Crucial For Your Career - Getting Into Your Dream Team

Interns in IBD can’t just choose where they want to spend their whole summer – they have to be chosen. So one of the first unofficial tasks on your new internship is networking. You will go through some technical training of just a few days, a lot of material to read up to - but what is really crucial about the beginning is to decide in which team/department you want to end up and how to get there. Be decisive in this – there are a lot of people ending up in a department they do not want to be in – and it is kind of a gridlock since it is hard to switch e.g. from sales to trading to Fixed Income to M&A. And the more years you actually have into the job, the tougher this actually gets. If you miss this in this first crucial step of your career, you will run into troubles.

So attend every networking event, coffee break and every small talk with the people in the department you want to work with. But why should they choose you: Show them you will not be a smart-ass or pain, easy to work with, sharp and motivated.
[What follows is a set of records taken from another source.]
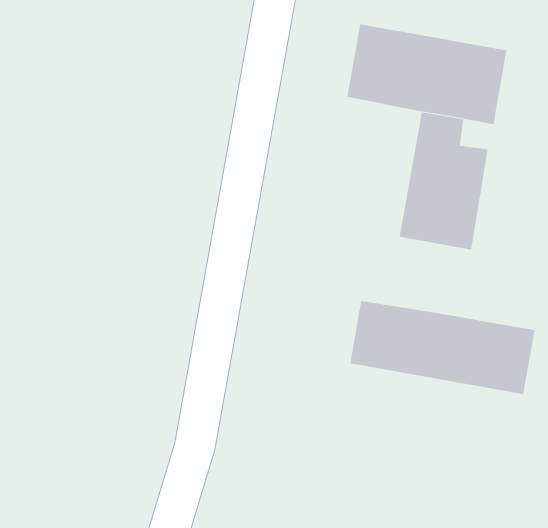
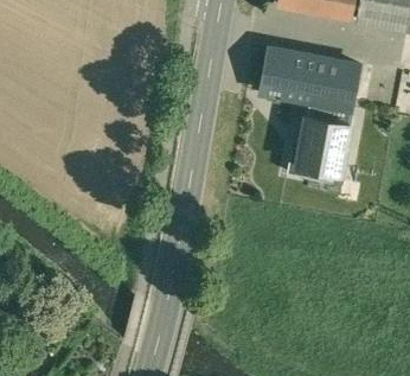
building: [350,300,535,395] -> none

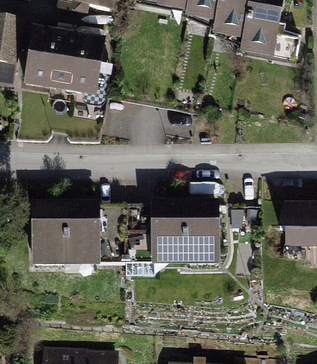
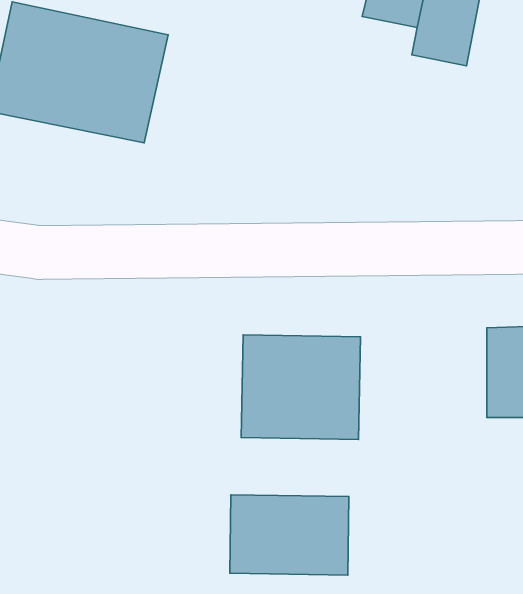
building: [34,204,100,262] -> none
building: none -> [230,495,349,575]

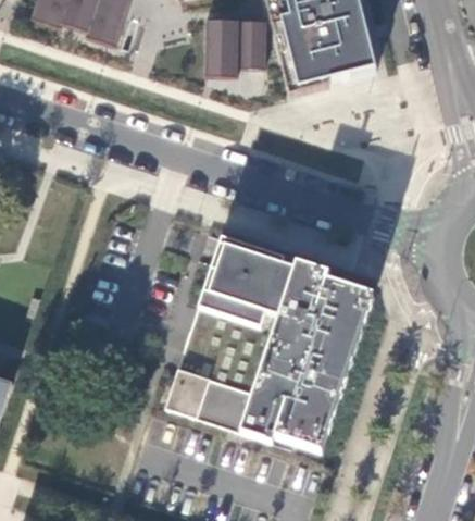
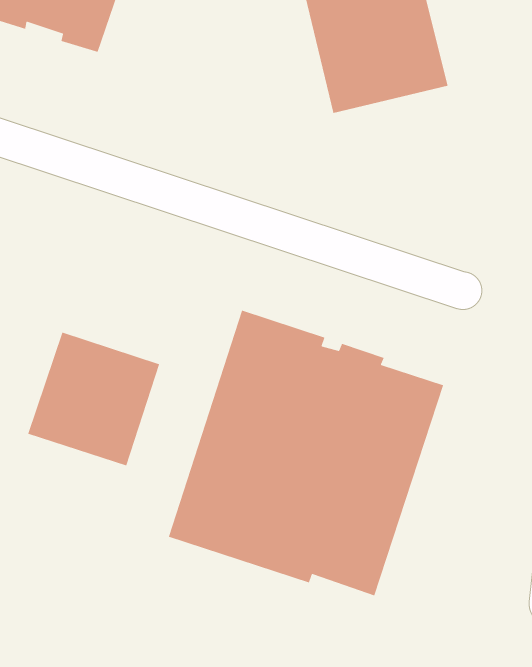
building: [204,17,265,74] -> none
building: none -> [27,331,160,467]

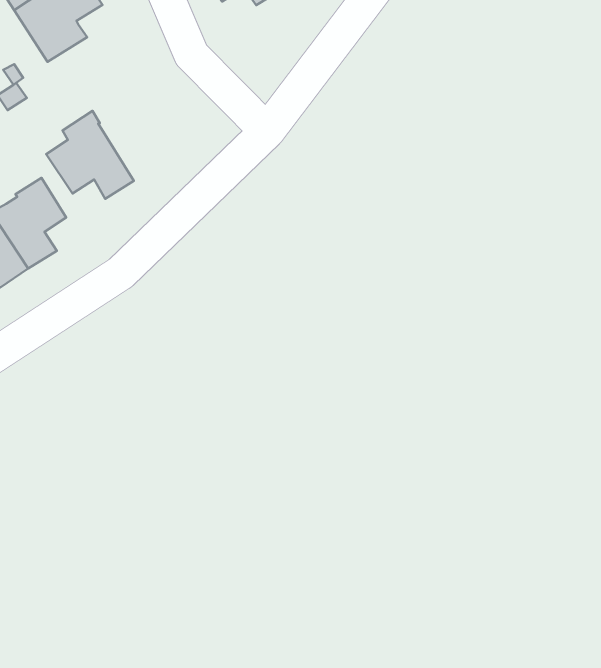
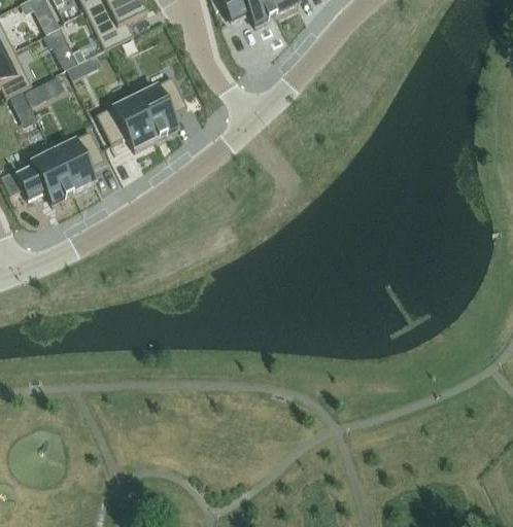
building: none -> [134,74,186,138]

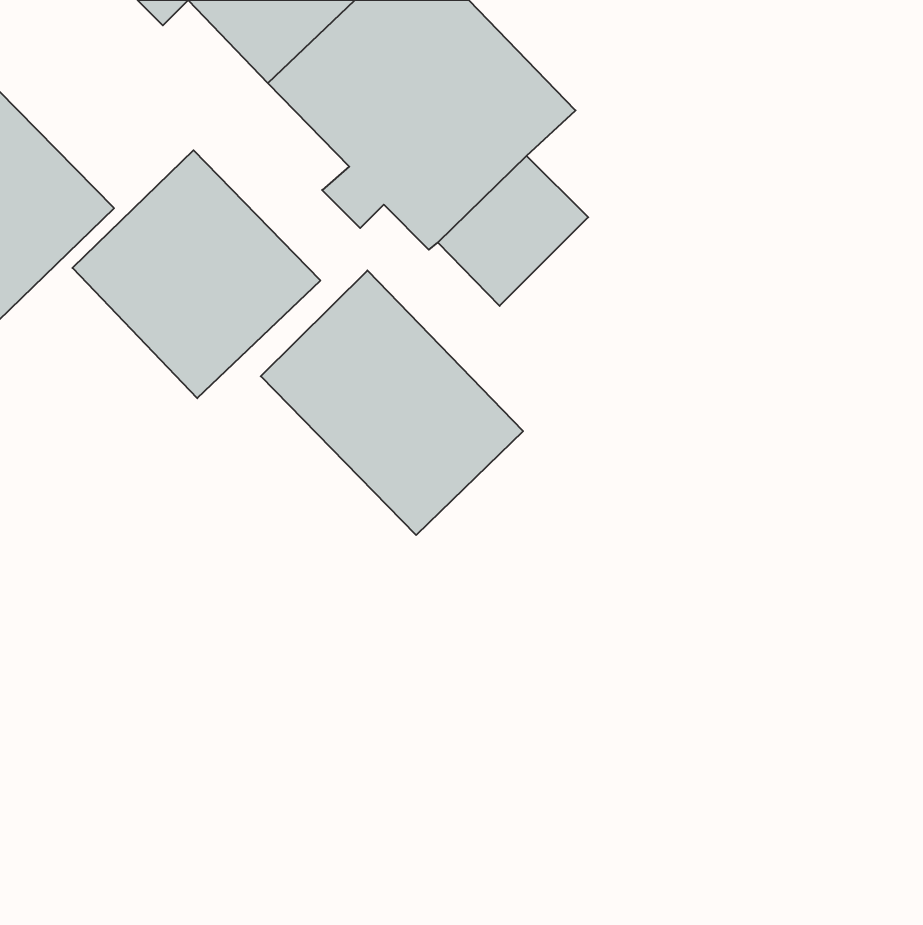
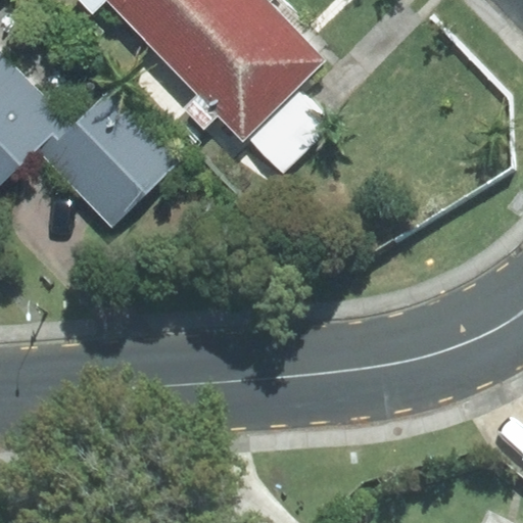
building: [261,270,523,535] -> none

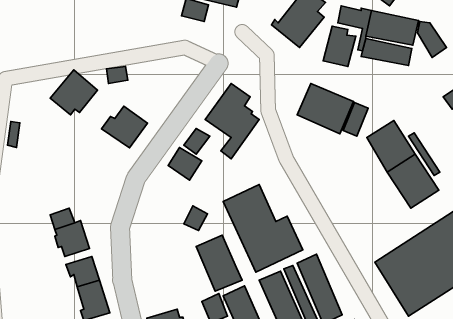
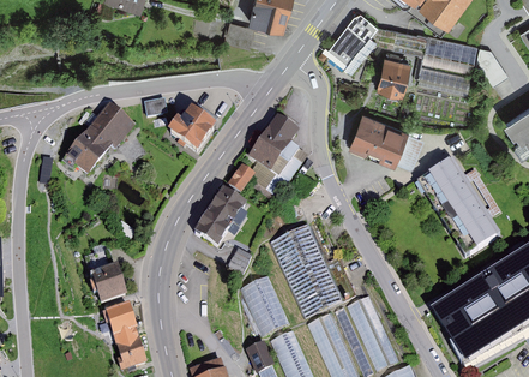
building: none -> [61,131,106,172]
building: [101,106,147,148] -> [167,104,216,149]
building: none -> [194,203,233,243]

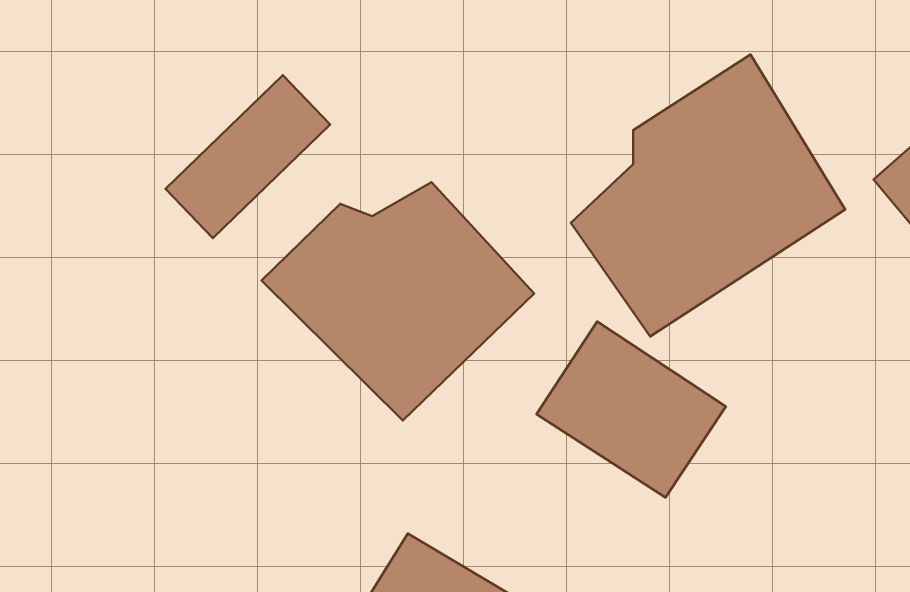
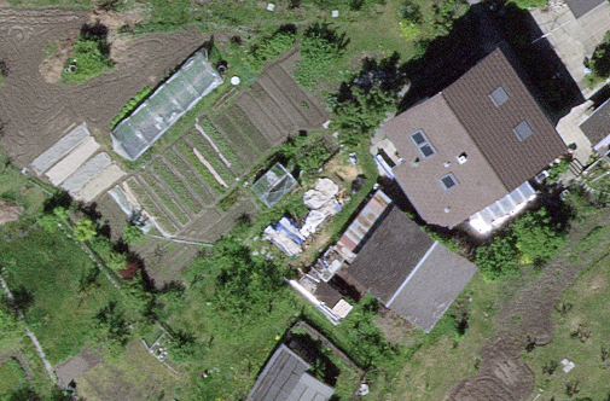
building: [262,182,534,421] -> none

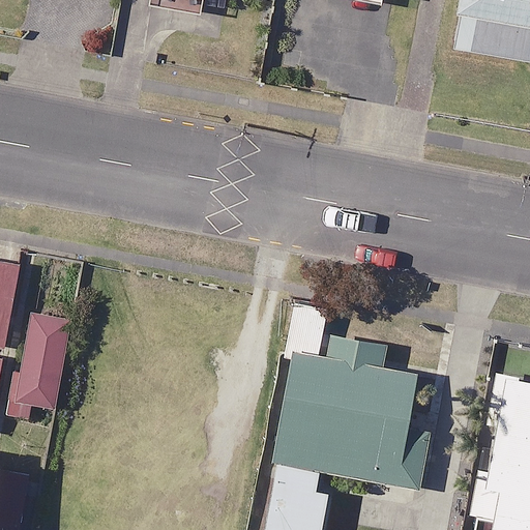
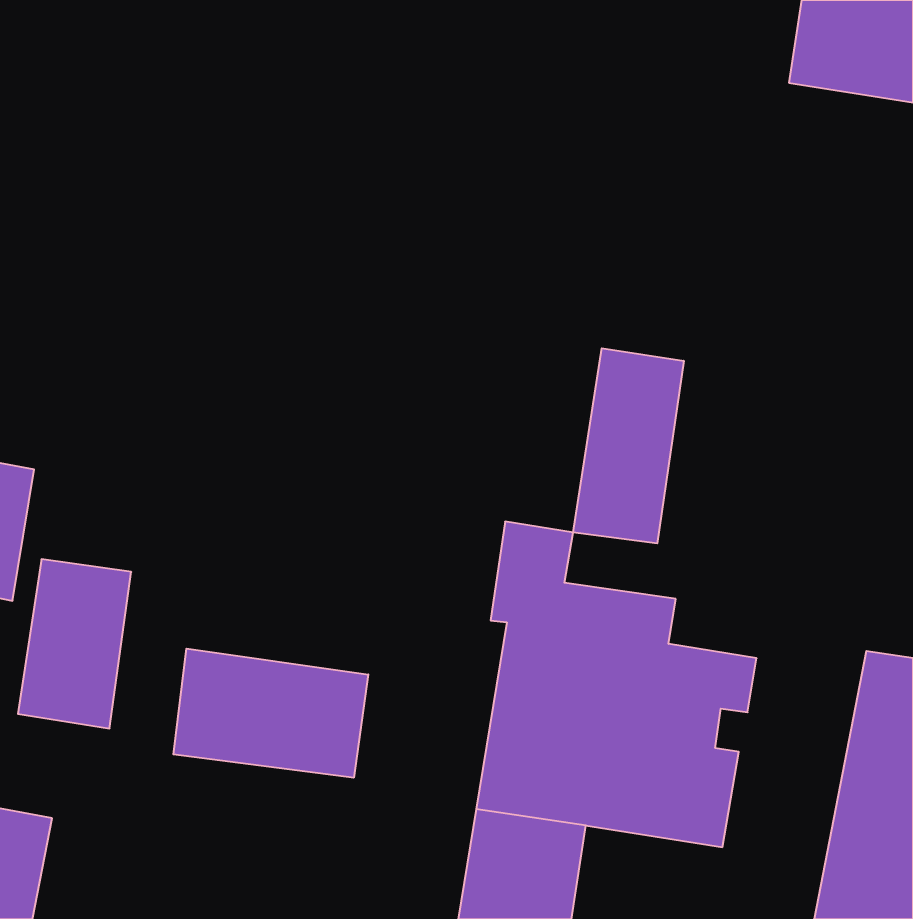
building: none -> [573,348,684,543]
building: none -> [173,649,368,778]

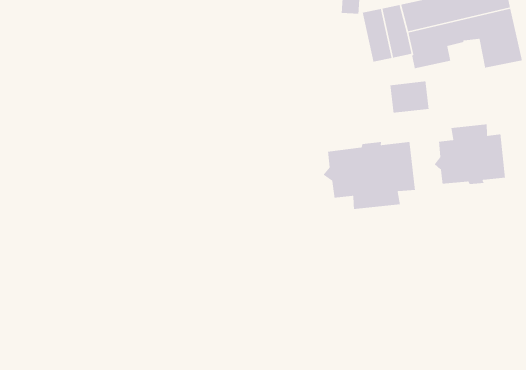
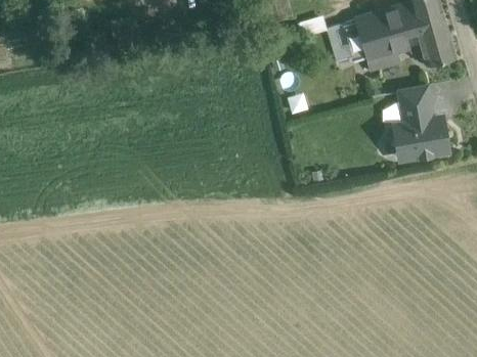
building: [390,81,430,114] -> [398,86,431,114]
building: [322,141,416,210] -> none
But don’t suck up to them – nobody likes this.

During The Internship

Be the best intern of the century or at least try. Be attentive, ask your fellow team members if you can help them with something, even if this means you will spend your summer weekend in the office. Try to navigate your way through the team, identify who works with or against each other and don’t get in the middle of conflicts during the summer internship. Be prepared to get swamped with a massive amount of relatively trivial work, it’s all there to see if you can cope with the stress and workload.

Scoring Your Full-Time Offer

Looking back there are a few aspects that can be identified as common ground in people and their behavior when scoring an FT position out of the Summer Analyst role. First you have to be willing to completely neglect your social and private life during the time of the internship. You have to be ready to do the upmost boring tasks for days to come and be prepared to get additional workload on top of this. But the most crucial question people ask themselves when evaluating an intern is: Do I want to sit next to him/her for 20 hours/7 days a week? So be yourself, try to enjoy the work and environment with its perks, don’t take things personally and integrate yourself into the team as much as you can.

This is a long lasting, not easy to pass but also well-paid test.
 
As cliche as it sounds, I think a key thing is just to "be yourself". People can often over-prepare themselves, or over-work themselves, and ultimately yes work your socks off but if you realise that working 17-hour days is not for you long-term, then it's equally important to be self-aware and realise that this internship is very much a two-way process. Engage and be helpful and crucially learn as much as you can!